This new book by one of Bob Moyer’s (many) favorite authors came out late last year, but we’ll forgive him for not getting around to reviewing it until now.
Reviewed by Robert P. Moyer
THE OLD MAN. By Thomas Perry. Mysterious Press. 337 pages. $26.
The Old Man looks like a harmless retiree, having lived quietly in the small Vermont village for 19 years now. He’s a familiar sight, walking Dave and Carol, the two dogs he picked up after his wife died. A calm, idyllic life — until his past appears in a silver Subaru with a pistol on the passenger seat.

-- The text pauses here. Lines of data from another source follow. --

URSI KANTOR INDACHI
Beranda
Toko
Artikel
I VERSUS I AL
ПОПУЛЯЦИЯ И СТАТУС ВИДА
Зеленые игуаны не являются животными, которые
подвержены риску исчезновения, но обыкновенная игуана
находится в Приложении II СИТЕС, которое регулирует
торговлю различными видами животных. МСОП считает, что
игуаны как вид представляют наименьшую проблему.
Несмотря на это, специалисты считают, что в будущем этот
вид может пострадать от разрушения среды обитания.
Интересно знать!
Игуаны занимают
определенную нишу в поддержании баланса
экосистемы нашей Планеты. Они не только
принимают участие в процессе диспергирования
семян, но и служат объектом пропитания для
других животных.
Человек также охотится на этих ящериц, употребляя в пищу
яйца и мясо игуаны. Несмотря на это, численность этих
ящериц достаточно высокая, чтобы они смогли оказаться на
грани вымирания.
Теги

Within hours he has killed an intruder and taken to the road with his “bug out” kits, complete with fake ID’s credit cards, pistols — and the dogs. Back when The Old Man was a young man, he was a special ops who delivered money to American “friends” in Libya. After he found out how corrupt one of these friends was, he took the money back. When he returned to the U.S., his agency wanted him, not the money. He had been on the lam successfully ever since — until now. No matter what he offers or to whom, that “friend” apparently wants him dead. So the chase is on.

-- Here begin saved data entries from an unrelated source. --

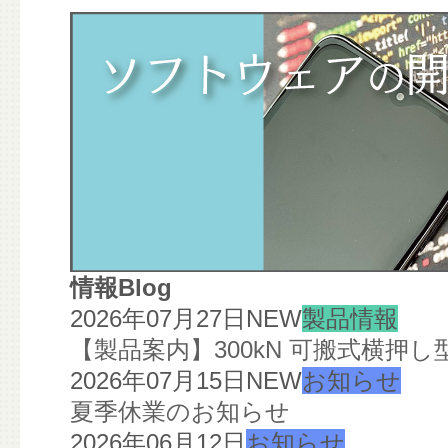
情報Blog
2026年07月27日
NEW
製品情報
【製品案内】300kN 可搬式横押
2026年07月15日
NEW
お知らせ
夏季休業のお知らせ
2026年06月12日
お知らせ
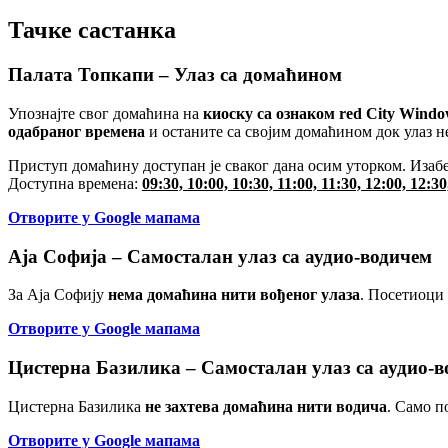
Тачке састанка
Палата Топкапи – Улаз са домаћином
Упознајте свог домаћина на
киоску са ознаком red City Windo
одабраног времена
и останите са својим домаћином док улаз н
Приступ домаћину доступан је сваког дана осим уторком. Изабе
Доступна времена:
09:30, 10:00, 10:30, 11:00, 11:30, 12:00, 12:30
Отворите у Google мапама
Аја Софија – Самосталан улаз са аудио-водичем
За Аја Софију
нема домаћина нити вођеног улаза
. Посетиоци
Отворите у Google мапама
Цистерна Базилика – Самосталан улаз са аудио-
Цистерна Базилика
не захтева домаћина нити водича
. Само п
Отворите у Google мапама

No one is better at these chases than Thomas Perry. Sometimes it’s the hero who chases the villain; sometimes it’s the other way round. In this stand-alone novel (Perry does a number of series), he gives us both. In an interesting twist, the hunt for The Old Man is engineered by a veteran of the Afghan conflict, a young special op as good as his prey — and as principled. Will the kid catch the old guy? If he does, what will he do? That tension and the tricks The Old Man pulls to hide in plain sight keep the pages flipping.
Car crashes, a chase through the snow, a couple of plot twists and a turn-around at the end make this a most satisfying read. Perry shows us you don’t have to teach an old dog — er, man — new tricks to make a story work.